The aggregate **grade** is computed from the worst rule outcome:

| Grade | Meaning                                                 |
| ----- | ------------------------------------------------------- |
| `A-`  | All rules pass (or baseline disabled)                   |
| `B`   | At least one advisory or degrade-severity rule violated |
| `F`   | At least one fail-severity rule violated                |

You can override the default severity for each rule or disable the baseline entirely in the [SSL Config](/detect/uptime-monitoring/ssl-monitors/configuration#security-baseline).

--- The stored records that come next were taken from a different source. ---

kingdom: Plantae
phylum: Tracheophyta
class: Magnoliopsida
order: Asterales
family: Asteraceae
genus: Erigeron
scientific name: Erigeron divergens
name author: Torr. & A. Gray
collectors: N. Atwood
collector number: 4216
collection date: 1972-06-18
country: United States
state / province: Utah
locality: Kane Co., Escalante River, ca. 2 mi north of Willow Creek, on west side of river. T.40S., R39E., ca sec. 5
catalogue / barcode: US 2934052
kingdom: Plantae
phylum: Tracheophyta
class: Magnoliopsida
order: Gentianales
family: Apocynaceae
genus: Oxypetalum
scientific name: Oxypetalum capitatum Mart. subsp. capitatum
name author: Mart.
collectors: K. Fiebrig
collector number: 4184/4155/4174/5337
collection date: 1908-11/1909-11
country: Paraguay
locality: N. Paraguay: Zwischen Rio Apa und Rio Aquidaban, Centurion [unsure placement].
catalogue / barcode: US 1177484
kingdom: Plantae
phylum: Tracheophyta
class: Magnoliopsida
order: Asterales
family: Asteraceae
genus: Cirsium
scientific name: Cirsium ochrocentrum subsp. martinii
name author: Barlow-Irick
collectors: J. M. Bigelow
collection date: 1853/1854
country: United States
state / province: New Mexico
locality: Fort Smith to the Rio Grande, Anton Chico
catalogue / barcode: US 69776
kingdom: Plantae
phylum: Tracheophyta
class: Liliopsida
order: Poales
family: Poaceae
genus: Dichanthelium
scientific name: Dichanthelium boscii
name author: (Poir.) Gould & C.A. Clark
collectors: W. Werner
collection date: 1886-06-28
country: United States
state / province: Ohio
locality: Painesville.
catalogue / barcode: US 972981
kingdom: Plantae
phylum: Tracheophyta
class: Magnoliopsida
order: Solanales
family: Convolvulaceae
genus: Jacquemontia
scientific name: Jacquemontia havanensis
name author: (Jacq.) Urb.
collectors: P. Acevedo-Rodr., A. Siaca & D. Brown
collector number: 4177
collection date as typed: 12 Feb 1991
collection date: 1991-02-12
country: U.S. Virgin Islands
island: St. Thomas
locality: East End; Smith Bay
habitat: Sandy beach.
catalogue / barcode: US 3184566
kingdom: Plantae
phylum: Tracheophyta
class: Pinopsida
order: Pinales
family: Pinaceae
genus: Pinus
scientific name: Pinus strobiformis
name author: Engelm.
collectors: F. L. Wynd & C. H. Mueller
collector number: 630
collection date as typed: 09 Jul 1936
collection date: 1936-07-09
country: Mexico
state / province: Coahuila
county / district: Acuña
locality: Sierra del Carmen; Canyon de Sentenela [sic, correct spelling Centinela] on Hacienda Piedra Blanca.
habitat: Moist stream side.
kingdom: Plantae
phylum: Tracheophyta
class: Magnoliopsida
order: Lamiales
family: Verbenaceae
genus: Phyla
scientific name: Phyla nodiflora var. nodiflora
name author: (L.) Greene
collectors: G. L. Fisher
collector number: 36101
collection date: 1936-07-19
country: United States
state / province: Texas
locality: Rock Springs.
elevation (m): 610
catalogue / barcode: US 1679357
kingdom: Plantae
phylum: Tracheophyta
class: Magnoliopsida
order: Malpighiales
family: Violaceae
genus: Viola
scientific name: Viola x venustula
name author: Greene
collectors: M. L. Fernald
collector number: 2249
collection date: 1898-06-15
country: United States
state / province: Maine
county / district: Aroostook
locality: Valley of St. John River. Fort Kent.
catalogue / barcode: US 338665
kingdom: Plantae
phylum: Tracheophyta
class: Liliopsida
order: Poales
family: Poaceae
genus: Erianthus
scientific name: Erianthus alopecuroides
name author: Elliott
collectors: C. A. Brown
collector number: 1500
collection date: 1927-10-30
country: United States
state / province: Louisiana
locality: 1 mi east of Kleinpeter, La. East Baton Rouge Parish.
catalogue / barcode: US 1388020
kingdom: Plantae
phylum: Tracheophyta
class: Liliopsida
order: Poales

## Troubleshooting Common Issues

<Accordion title="Hostname verification failed but the site loads fine in a browser">
  This can happen when a server hosts multiple certificates and the default certificate served to Checkly does not cover the monitored hostname. The runner reports this as failure category `hostname`. Use the **SNI server name** (`serverName`) option in the SSL config to explicitly request the certificate for your hostname.

  If the certificate is legitimately shared across hostnames (e.g. a wildcard `*.example.com` that covers `api.example.com`) and hostname verification still fails, confirm the SAN list on the certificate contains the monitored hostname.
</Accordion>

<Accordion title="Certificate chain is not trusted">
  A chain trust failure (failure category `chain`) means one or more intermediate certificates are missing or the root is not trusted. Common causes:

  * The server is not sending the full intermediate chain — verify with `openssl s_client -connect hostname:443 -showcerts`
  * The certificate was issued by a CA whose root was recently distrusted (e.g. Entrust 2024)
  * Self-signed or internal CA certificates — enable **Skip chain validation** in the SSL config if you only want to monitor expiry and other properties without trust verification
</Accordion>

<Accordion title="Alert days before expiry fires too early or too late">
  The `alertDaysBeforeExpiry` setting (default: 20 days) controls when a degraded alert is raised due to approaching expiry. If you use aggressive certificate rotation you may want to lower this value; if you need more lead time to trigger your renewal process, raise it. The monitor always fails immediately when the certificate is expired (`daysUntilExpiry < 0`), regardless of this setting.